Reeds eerder is in deze column aandacht besteed aan de ingebrekestelling (zie de column van 16 januari 2017; De ingebrekestelling)
De functie van een ingebrekestelling is om de schuldenaar nog een laatste termijn voor nakoming te geven.
Een hoofdaannemer had zijn onderaannemer gesommeerd om binnen 5 dagen schriftelijk te verklaren dat een aantal werkzaamheden binnen drie weken na de sommatiebrief zouden worden verricht. De onderaannemer reageert pas na de gestelde termijn van 5 dagen.

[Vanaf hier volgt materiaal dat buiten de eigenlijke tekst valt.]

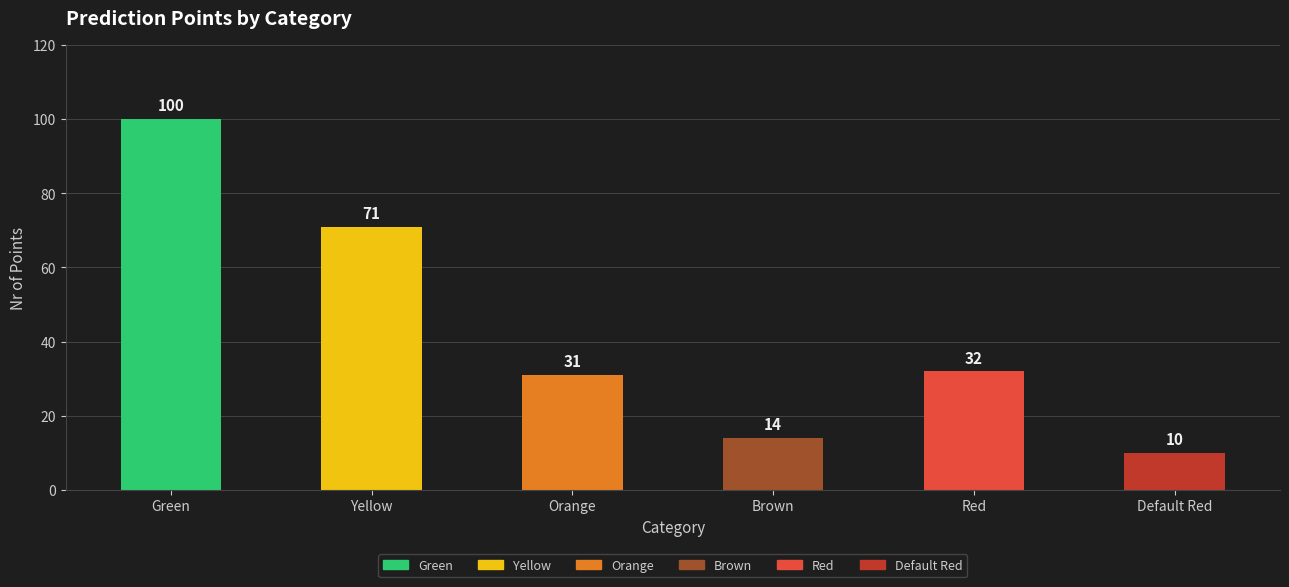

What is the sum of the values at Orange and Yellow?

102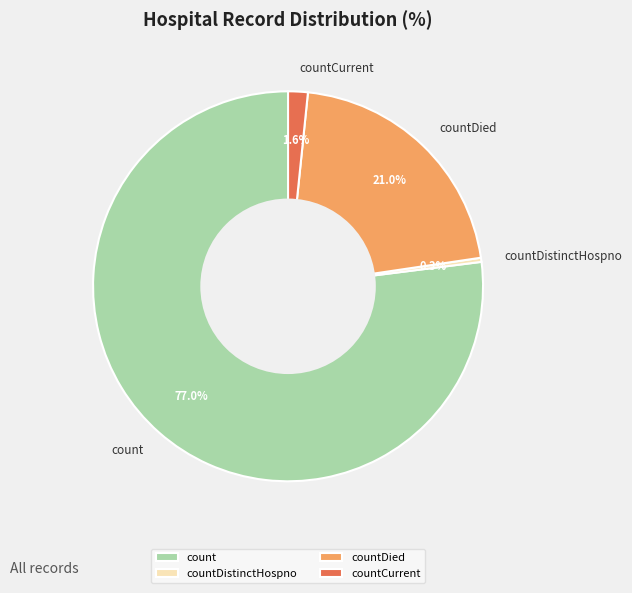

How many segments does this pie chart have?

4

De onderaannemer geeft daarbij aan dat er diverse oorzaken zijn voor de opgetreden vertragingen en dat hij er alles aan zal doen om alsnog de werkzaamheden uit te voeren. De hoofdaannemer neemt hier geen genoegen mee en ontbindt de overeenkomst met de onderaannemer.
De Rechtbank en het Gerechtshof oordeelden dat de door de hoofdaannemer gestelde termijn te kort was. De Hoge Raad geeft echter de hoofdaannemer gelijk. De argumenten van de Hoge Raad komen neer op het volgende.
Bij het oordeel over de redelijkheid van de lengte van de termijn die aan de schuldenaar voor nakoming wordt gegeven, dient de tijd te worden betrokken die de schuldenaar vóór de aanmaning heeft gehad om zich voor te bereiden. Daarbij geldt dat het de schuldenaar in de meeste gevallen niet vrijstaat om te wachten met de voorbereidende handelingen tot hij aangemaand wordt. Dit betekent dat termijnen die eerder zijn gesteld en het eerder door de schuldeiser sommeren van de schuldenaar, van belang kunnen zijn bij de beoordeling van de redelijkheid van de in een aanmaning gestelde termijn. Dat de schuldeiser voorafgaand aan de aanmaning termijnen heeft gesteld of de schuldenaar heeft gesommeerd, kan meebrengen dat de in de aanmaning gestelde termijn korter mag zijn dan wanneer de schuldenaar niet al eerder een termijn was gesteld of gesommeerd. Ook door de schuldenaar zelf gewekte verwachtingen ten aanzien van de termijn van nakoming wegen daarbij mee. De omstandigheden dat die eerdere termijnen geen fataal karakter hadden en dat de eerdere sommaties niet aan de vereisten van een ingebrekestelling voldeden, staan niet eraan in de weg dat zij kunnen leiden tot verkorting van de termijn die de schuldenaar bij een daarop volgende aanmaning moet worden gegeven om na te komen, bij gebreke van welke nakoming de schuldenaar in verzuim komt.